Eppure, pochi sanno che tutto è nato proprio da un antico Monastero benedettino di Meda. Per poi essere portato avanti da “quei fighi pazzeschi”degli artigiani medesi che Filippo bambino osservava ammirato tutti i giorni. “Un mondo arcaico e semplice, dove il valore del lavoro coincideva con il valore dell’esistenza”: Filippo racconta così la culla del Made in Italy, con tutto il piacere dei suoi ricordi, con l’energia vulcanica del giovane imprenditore e con la passione e la spinta emotiva del sogno di quest’italianità epica, ma mai noiosa.
Se state ancora pensando che si tratti dell’ennesimo libro sul design, ridondante e autocelebrativo, prendetevi un momento per sfogliarlo: le ricerche di un anno raccolte tra le pagine sono, sì, un atto d’amore per il design e per l’artigianalità, ma hanno una potenza e un’empatia che vi travolgeranno fin dalle prime righe. Esclamazioni, hashtag, keywords, aneddoti e tesi sul futuro (10 in tutto, a chiusura del libro) si susseguono con un ritmo così fresco e serrato che vi sembrerà di avere per le mani uno di quei romanzi da leggere tutti d’un fiato.
Basta un aneddoto (Giò Ponti che lancia dal secondo piano degli uffici Cassina a Meda la Superleggera, per mostrare agli studenti basiti del Politecnico di Milano la sua robustezza) per capire che a Meda, come dice la prima delle 10 Tesi Berto sul futuro “la relazione che hai con il cliente ti porta a progettare in modo nuovo”, ieri come oggi.
“Quello che a Meda chiamano lavoro, il mondo lo chiama design”recita il retro della copertina. E non serve aggiungere altro.
* * *
I TUOI COMPITI:
A - Riporta dal testo su Meda il tratto che va da "Basta un aneddoto" fino a "ieri come oggi.".
B - Per favore, indica chi, secondo il testo su Meda, lancia la Superleggera dal secondo piano degli uffici Cassina.
C - Stabilisci se le seguenti affermazioni concordano con il testo su Meda: (i) il libro raccoglie le ricerche di un anno; (ii) le tesi sul futuro si trovano all'inizio del libro; (iii) la frase su lavoro e design compare sul retro della copertina. Per ciascuna rispondi sì o no e cita le parole decisive del testo.

MATERIALE FORNITO:
* * *
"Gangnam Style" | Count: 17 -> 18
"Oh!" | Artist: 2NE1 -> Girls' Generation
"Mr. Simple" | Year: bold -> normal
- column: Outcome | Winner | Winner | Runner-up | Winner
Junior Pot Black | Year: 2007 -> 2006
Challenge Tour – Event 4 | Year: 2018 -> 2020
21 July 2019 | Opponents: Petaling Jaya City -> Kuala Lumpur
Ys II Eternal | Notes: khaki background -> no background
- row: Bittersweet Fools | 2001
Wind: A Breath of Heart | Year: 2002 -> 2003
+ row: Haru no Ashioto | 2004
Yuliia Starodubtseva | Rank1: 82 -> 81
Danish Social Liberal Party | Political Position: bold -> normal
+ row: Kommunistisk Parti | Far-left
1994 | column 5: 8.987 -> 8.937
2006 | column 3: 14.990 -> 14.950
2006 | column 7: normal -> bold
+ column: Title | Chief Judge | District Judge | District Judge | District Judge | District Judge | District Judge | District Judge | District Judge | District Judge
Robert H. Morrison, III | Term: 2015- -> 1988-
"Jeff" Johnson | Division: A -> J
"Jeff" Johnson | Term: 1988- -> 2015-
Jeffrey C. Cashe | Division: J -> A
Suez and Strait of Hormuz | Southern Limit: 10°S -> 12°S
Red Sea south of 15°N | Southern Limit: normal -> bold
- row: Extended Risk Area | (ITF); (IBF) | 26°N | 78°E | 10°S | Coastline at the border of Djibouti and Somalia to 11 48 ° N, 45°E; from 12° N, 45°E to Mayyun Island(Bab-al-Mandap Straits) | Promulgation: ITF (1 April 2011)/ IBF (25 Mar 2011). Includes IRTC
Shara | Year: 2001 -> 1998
* * *
RISPOSTE IN ORDINE:
A -
Basta un aneddoto (Giò Ponti che lancia dal secondo piano degli uffici Cassina a Meda la Superleggera, per mostrare agli studenti basiti del Politecnico di Milano la sua robustezza) per capire che a Meda, come dice la prima delle 10 Tesi Berto sul futuro “la relazione che hai con il cliente ti porta a progettare in modo nuovo”, ieri come oggi.

B - Giò Ponti.

C -
(i) Sì: "le ricerche di un anno raccolte tra le pagine".
(ii) No: "10 in tutto, a chiusura del libro".
(iii) Sì: "recita il retro della copertina".